Além dos três eixos epistemológicos acima descritos, cabe destacar a iminência do jogo. O lúdico como meio para operar o transito entre os dois mundos (interno e externo) e a construção do auto-conhecimento da pessoa por intermédio dos processos de aprendizagem.

Pode-se dizer que numa visão ecológica e materialista dialética de mundo, apesar da pessoa ser compreendida como unidade inacabável e indissociável no tocante as suas dimensões afetiva, cognitiva e motora e de suas inúmeras possibilidades de interação com o meio ambiente, esta unidade, aqui chamada de "Pessoa", possui um único dualismo. Não se trata mais dos ultrapassados mente versus corpo e/ou corpo versus espírito, mas sim da unidade corporal onde coexistem o racional e o irracional, ou seja, o conteúdo acessado pela consciência e o inacessível pela mesma, correspondentes ao esquema corporal e a imagem corporal respectivamente.
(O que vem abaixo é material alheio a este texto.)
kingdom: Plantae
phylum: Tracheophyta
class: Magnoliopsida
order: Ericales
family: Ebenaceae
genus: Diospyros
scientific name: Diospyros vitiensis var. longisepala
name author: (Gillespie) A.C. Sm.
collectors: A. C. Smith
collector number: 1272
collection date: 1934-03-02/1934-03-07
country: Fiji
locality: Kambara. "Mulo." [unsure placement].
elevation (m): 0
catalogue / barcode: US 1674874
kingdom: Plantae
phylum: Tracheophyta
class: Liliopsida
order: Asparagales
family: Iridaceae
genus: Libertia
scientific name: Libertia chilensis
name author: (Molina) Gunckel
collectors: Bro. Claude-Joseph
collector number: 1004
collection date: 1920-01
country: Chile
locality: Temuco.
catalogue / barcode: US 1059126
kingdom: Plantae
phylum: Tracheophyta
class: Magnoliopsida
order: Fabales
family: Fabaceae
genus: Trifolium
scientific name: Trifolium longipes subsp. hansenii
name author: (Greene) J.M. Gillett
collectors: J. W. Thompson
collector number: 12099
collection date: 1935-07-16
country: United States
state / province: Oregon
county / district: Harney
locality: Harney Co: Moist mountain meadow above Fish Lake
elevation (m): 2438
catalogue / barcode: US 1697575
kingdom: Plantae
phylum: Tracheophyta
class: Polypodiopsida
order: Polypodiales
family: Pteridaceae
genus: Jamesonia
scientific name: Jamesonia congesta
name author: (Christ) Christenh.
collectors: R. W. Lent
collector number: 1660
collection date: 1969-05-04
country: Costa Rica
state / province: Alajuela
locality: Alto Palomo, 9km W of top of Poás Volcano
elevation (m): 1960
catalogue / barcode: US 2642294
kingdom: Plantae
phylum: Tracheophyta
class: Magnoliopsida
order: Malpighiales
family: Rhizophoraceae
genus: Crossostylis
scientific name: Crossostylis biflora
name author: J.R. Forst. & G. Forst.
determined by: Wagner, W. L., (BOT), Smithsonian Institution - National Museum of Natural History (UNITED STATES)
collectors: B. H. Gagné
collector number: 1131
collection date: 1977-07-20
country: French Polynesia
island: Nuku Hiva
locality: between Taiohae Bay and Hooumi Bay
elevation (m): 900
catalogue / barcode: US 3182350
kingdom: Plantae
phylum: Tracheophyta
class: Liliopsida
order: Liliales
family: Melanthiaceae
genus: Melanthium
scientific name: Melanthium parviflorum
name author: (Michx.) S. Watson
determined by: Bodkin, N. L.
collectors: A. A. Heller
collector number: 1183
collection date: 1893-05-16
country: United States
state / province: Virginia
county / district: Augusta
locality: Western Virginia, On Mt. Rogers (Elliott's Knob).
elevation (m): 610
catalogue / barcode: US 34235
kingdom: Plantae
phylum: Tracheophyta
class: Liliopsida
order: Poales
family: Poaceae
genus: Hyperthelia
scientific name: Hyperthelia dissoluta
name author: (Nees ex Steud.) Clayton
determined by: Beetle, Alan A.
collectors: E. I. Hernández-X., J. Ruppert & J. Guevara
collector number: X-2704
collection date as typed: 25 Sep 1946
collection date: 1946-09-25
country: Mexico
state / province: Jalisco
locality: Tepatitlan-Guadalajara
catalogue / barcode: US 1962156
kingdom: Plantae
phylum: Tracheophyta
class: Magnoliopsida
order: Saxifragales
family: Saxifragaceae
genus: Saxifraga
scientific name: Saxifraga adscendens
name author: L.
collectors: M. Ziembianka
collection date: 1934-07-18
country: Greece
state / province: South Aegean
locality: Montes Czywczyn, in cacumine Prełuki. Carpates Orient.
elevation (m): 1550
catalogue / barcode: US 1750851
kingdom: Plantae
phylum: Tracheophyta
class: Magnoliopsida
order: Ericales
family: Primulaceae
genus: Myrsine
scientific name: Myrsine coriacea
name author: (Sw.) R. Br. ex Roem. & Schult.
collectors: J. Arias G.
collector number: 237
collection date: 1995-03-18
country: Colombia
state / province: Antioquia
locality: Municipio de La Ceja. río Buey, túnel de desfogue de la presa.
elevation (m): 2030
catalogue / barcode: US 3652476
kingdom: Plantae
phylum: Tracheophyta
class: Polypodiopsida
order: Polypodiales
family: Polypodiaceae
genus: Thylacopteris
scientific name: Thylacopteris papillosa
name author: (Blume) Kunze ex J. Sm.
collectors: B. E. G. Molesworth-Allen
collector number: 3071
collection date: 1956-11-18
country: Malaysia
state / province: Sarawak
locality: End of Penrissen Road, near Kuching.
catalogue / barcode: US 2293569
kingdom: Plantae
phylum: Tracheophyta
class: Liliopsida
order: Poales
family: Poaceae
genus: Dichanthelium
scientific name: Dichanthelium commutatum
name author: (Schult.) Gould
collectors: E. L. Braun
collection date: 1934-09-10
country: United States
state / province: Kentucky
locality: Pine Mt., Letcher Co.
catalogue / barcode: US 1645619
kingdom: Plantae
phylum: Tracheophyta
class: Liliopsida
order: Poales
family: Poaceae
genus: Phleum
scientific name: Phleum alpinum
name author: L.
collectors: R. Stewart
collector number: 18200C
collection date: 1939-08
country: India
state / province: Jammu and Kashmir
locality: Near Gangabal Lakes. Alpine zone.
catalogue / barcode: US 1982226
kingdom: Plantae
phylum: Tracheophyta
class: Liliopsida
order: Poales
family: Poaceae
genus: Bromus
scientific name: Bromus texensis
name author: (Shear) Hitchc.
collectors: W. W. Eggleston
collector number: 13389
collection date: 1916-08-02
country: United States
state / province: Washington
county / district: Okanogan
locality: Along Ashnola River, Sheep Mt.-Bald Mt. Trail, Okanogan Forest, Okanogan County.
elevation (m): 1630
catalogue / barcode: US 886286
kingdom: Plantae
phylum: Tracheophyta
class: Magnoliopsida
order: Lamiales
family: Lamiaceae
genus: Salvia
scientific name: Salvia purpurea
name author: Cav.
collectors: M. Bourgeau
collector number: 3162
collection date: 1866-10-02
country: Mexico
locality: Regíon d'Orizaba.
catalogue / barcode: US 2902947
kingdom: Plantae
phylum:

Para além da Psicomotricidade, na aventura de recriar e readequar uma linguagem científica independente, autônoma, invariavelmente haverá o encontro com as idéias propagadas pelo filósofo português Manuel Sérgio, afinal o mesmo defende uma ciência da motricidade humana voltada ao desenvolvimento da transcendência do homem (SÉRGIO, 1999).
Nesse sentido, acredita-se que a Psicomotricidade pode ser entendida mais apropriadamente ou aproximadamente como Ciência da Motricidade Humana, livre, independente, autônoma, bem como seu objeto de estudo deve estar centrado no movimento intencional humano. Contudo, não se pode abandonar as contribuições anteriores, atuais e futuras das outras áreas do conhecimento, pois assim como a "Pessoa" é algo inacabado, suscetível a mudança e a transformação, a ciência que se propõem a estudar o movimento intencional das pessoas, não pode se manter estanque e isolada.


Referências Bibliográficas:
COSTE, J. C. A Psicomotricidade. Rio de Janeiro: Zahar Editores, 1978.
SÉRGIO, M. Um corte epistemológico: da educação física à motricidade humana. Lisboa: Instituto Piaget, 1999.
SOCIEDADE BRASILEIRA DE PSICOMOTRICIDADE - SBP. A Psicomotricidade: definição. Disponível em: <www.psicomotricidade.com.br/apsicomotricidade.htm>. Acesso em: março de 2011.